Reading Assignment 7
NVIDIA Guest Lecture, CUDA profiling
Write your answers in a PDF and upload the document on Gradescope for submission. The due date is given on Gradescope. Each question is worth 10 points.
32 NVIDIA guest lecture, CUDA profiling; Video; Slides
NVIDIA Developer Blog on the high-performance multigrid CUDA code (HPGMG)

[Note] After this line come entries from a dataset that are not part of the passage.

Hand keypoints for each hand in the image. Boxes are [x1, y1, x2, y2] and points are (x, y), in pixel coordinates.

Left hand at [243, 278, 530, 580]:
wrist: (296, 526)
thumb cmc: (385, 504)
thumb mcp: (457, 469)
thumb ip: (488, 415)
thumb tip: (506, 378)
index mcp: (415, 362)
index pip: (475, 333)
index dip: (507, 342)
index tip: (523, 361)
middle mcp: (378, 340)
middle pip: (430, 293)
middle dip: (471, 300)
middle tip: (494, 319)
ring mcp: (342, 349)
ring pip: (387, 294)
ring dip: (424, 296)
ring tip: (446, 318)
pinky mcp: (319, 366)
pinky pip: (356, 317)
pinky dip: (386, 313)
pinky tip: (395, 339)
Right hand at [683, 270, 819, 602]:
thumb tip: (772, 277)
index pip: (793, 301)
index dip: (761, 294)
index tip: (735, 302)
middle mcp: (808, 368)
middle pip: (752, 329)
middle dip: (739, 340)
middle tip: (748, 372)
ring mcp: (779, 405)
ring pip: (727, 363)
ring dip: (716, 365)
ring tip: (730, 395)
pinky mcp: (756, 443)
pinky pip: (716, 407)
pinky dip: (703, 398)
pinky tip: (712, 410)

- Explain the difference between kernels that are compute bound, bandwidth bound, and latency bound
- See the right figure on Slide 25; what is a long scoreboard stall? See the NVIDIA document, section 4.1 for some definitions; scoreboarding is a method to track dependencies between instructions and is used to determine when a warp is ready to run.
- Assume that we have a pipeline with depth 10 cycles; assume that we have 5 warps that can issue instructions in parallel; on average, how many instructions is the pipeline able to issue per cycle? See slide 27.
- Consider the following codes:
Version 1:
float a = 0.0f;
for( int i = 0 ; i < N ; ++i )
a += logf(b[i]);
Version 2:
float a, a0 = 0.0f, a1 = 0.0f;
for( int i = 0 ; i < N ; i += 2 )
{
a0 += logf(b[i]);
a1 += logf(b[i+1]);
}
a += logf(c) a = a0 + a1
Explain why version 2 is expected to run faster on a GPU.
- Explain the difference between Nsight Systems and Nsight Compute.